• [Exercise text]:
Wang Yue, the only Chinese volunteer in the Mars-500 experiment program, is welcomed by his colleagues at the Astronaut Center of China in Beijing after he returned on Tuesday from a 520-day stay in a mock-up spacecraft to Mars. [Feng Yongbin / China Daily]

BEIJING - Despite becoming a bit thin and losing some of his hair, Wang Yue looks cheerful.

After spending 520 days in a mock-up spacecraft, plus one month for extended experiments, the only Chinese volunteer in the Mars-500 program returned to Beijing on Tuesday.

"If I have a chance to do it all over again, I'm willing to do it," said the 29-year-old native from Nanjing, East China's Jiangsu province.

"But I will probably improve my communication skills in Russian, make a better plan for physical exercise and get my lost hair back."

Between June 3, 2010, and Nov 4, 2011, he and three Russians, one French and one Italian spent 18 months in an isolated experimental facility in Moscow to test how human beings respond to the pressures of a there-and-back voyage to Mars.

Dressed in a black leather jacket, blue jeans and wearing a gray wool scarf, the young man received an ovation upon his arrival at Beijing Capital International Airport.

• [Listed entries]:

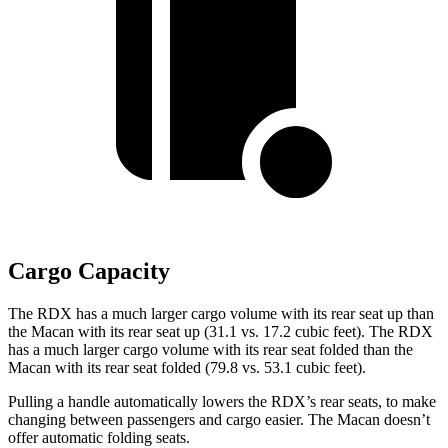
Cargo Capacity
The RDX has a much larger cargo volume with its rear seat up than
the Macan with its rear seat up (31.1 vs. 17.2 cubic feet). The RDX
has a much larger cargo volume with its rear seat folded than the
Macan with its rear seat folded (79.8 vs. 53.1 cubic feet).
Pulling a handle automatically lowers the RDX’s rear seats, to make
changing between passengers and cargo easier. The Macan doesn’t
offer automatic folding seats.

• [Check your understanding]:
1. Say whether each statement agrees with the article about Wang Yue and the Mars-500 program, and quote the deciding words: (a) Wang Yue is a native of Nanjing. (b) The crew included two Russians. (c) Wang Yue said he would not take part again.
2. According to the article about Wang Yue and the Mars-500 program, in which city was the isolated experimental facility?

• [Solutions below]:
1.
(a) Yes: "the 29-year-old native from Nanjing, East China's Jiangsu province"
(b) No: "he and three Russians, one French and one Italian"
(c) No: "If I have a chance to do it all over again, I'm willing to do it"

2. It was in Moscow.